→ 提示された文章
-.-.-

狗留孫峡
狗留孫峡(くるそんきょう)は、宮崎県えびの市を流れる川内川上流部にある約10 kmの峡谷。クルソン峡と表示することが多い。
その源流は熊本県の白髪岳にある。基盤岩の四万十層を侵食し、断崖は100m以上、岩峰や巨石が所々に見られ、溶結凝灰岩が分布する。原生林で覆われ、ヤマメやオオサンショウウオなどの動物が生息する。キャンプ場の施設もあり、バイクでツーリングする姿も見られる。谷の奥には栄西が熊野三所権現を勧請して建立した、日本で2番目に古い禅寺「端山(はやま)寺」跡もある。地元では親しみを込めて「オクロソン(オクルソン)」とも呼ぶ。
伝説
[編集]拘留孫仏誕生窟
[編集]過去七仏の一人「拘留孫」が生まれたとされる場所。1,300年前から修行者の姿があったと伝えられる。
石卒塔婆(狗留孫岩)
[編集]ここには八大龍王の中の2龍王、健磐(たていわ)と娑伽羅(しゃがら)が住んでいた。ある日のこと、健磐龍王は拘留孫仏に願って高さ十五尋(約二十二・七、または二十七・三メートル)、周囲二メートルほどある石卒塔婆を山中に建てた。大変喜んだ娑伽羅龍王は観音菩薩にお願いして、高さも周りも同じの石卒塔婆を建てた。拘留孫仏が立てた石卒塔婆には大般若経が書かれ、観音菩薩が建てた方は観音石と呼ばれて法華経が書かれていた。ところがあるとき巡礼がきて何か悪口をいったのか娑伽羅が怒り、観音石は三つに折れて飛んだ。その一つが芋場畑に落下したので、それを祝ったのが立石権現(立石神社)とされる。
拘留孫岩はずいぶん昔から有名だったとみえ、神武天皇も見物に行かれた。そのとき「暫しこそ端山繁山茂けれども 神路の奥に道あるものを」という和歌をお読みになられたという。

-.-.-

→ 提供された情報
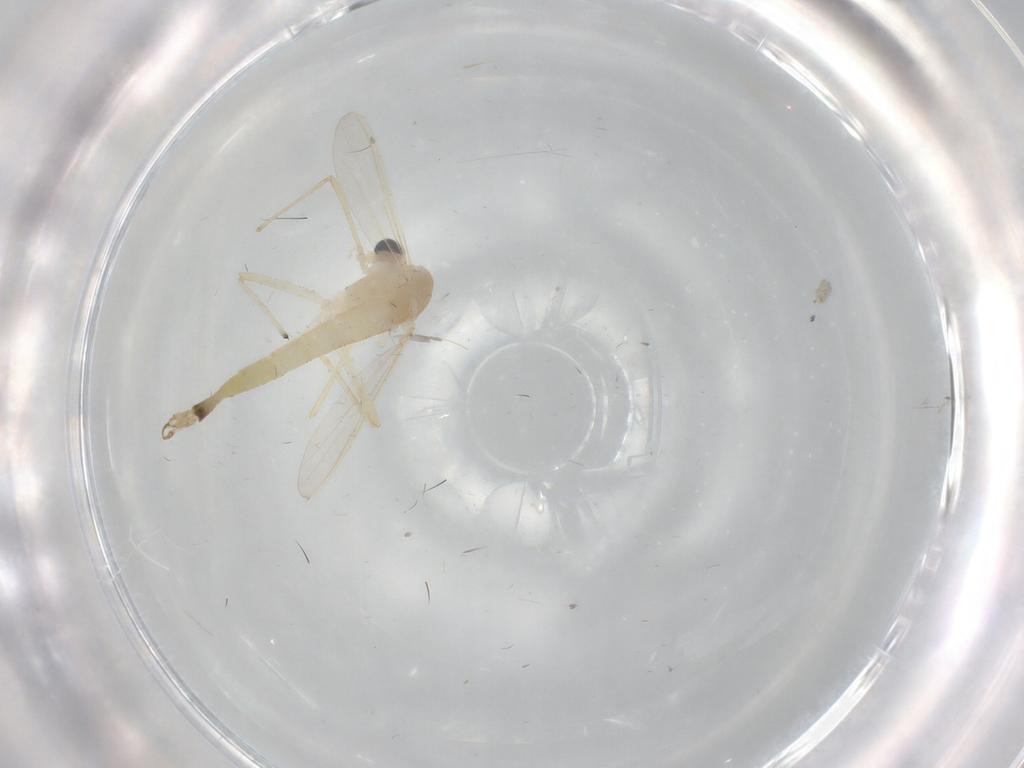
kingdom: Animalia
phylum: Arthropoda
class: Insecta
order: Diptera
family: Chironomidae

-.-.-

→ 取り組む課題
(A) 狗留孫峡の文章のうち、「その源流は熊本県の白髪岳にあ」から下へ「歌をお読みになられたという。」までをすべて、一字も変えずに書き写して返してください。
(B) 狗留孫峡の文章の続きを、最後の文の後から書き足してください。

→ 課題の解答
(A)
その源流は熊本県の白髪岳にある。基盤岩の四万十層を侵食し、断崖は100m以上、岩峰や巨石が所々に見られ、溶結凝灰岩が分布する。原生林で覆われ、ヤマメやオオサンショウウオなどの動物が生息する。キャンプ場の施設もあり、バイクでツーリングする姿も見られる。谷の奥には栄西が熊野三所権現を勧請して建立した、日本で2番目に古い禅寺「端山(はやま)寺」跡もある。地元では親しみを込めて「オクロソン(オクルソン)」とも呼ぶ。
伝説
[編集]拘留孫仏誕生窟
[編集]過去七仏の一人「拘留孫」が生まれたとされる場所。1,300年前から修行者の姿があったと伝えられる。
石卒塔婆(狗留孫岩)
[編集]ここには八大龍王の中の2龍王、健磐(たていわ)と娑伽羅(しゃがら)が住んでいた。ある日のこと、健磐龍王は拘留孫仏に願って高さ十五尋(約二十二・七、または二十七・三メートル)、周囲二メートルほどある石卒塔婆を山中に建てた。大変喜んだ娑伽羅龍王は観音菩薩にお願いして、高さも周りも同じの石卒塔婆を建てた。拘留孫仏が立てた石卒塔婆には大般若経が書かれ、観音菩薩が建てた方は観音石と呼ばれて法華経が書かれていた。ところがあるとき巡礼がきて何か悪口をいったのか娑伽羅が怒り、観音石は三つに折れて飛んだ。その一つが芋場畑に落下したので、それを祝ったのが立石権現(立石神社)とされる。
拘留孫岩はずいぶん昔から有名だったとみえ、神武天皇も見物に行かれた。そのとき「暫しこそ端山繁山茂けれども 神路の奥に道あるものを」という和歌をお読みになられたという。

(B)
歴史
[編集]拘留孫神社
[編集]建久2年(1191)、臨済宗の開祖と仰がれる栄西禅師が、虚庵懐敞より臨済宗黄龍派の嗣法の印可を受けて「明菴」の号を授かった。同年7月、中国から帰朝して長崎の平戸に着いたが、禅師がまだ中国の医王山にいたころ「日本に帰ったら飯野の狗留孫岩にお参りせよ」という観音様のお告げがあったので、帰朝すると早速お詣りされた。
栄西禅師は建久2年8月に肥前高木郡に日本最初の禅寺宝月山福慧光寺を建立し、次に日向国白髪岳、つまり狗留孫岩のあるえびの市大河平にクルソン権現社(後の多宝院端山寺で、現在の羽山積神社)と天狗の宮(金毘羅社)を建立された。そのためクルソン権現社は日本で二番目に古い禅寺とされる。
栄西禅師がはじめて狗留孫岩を参拝に訪れたとき、クルソン権現社の南方にある岩穴で讃岐の金毘羅さんの化身と会われた。それを記念し「天狗の宮」を建立された。「天狗の宮」は天狗がそこに住んでいると考えられていたため、女人禁制で、男子でも午後4時以降の参拝は禁ぜられていた。
狗留孫山多宝院端山寺と里坊
[編集]狗留孫神社は栄西禅師亡き後、久しく荒廃していたが、応永二十年(1413)に尊海上人が真言宗に改めて狗留孫山多宝院端山寺を興した。端山寺のご神体は「阿弥陀」「薬師」「観音」の三尊で、栄西禅師が熊野権現を勧請されたものと言われている。なお、端山祇命はこれらの化身と考えられていたため、仏像をご神体にしても何ら不審を抱かれなかった。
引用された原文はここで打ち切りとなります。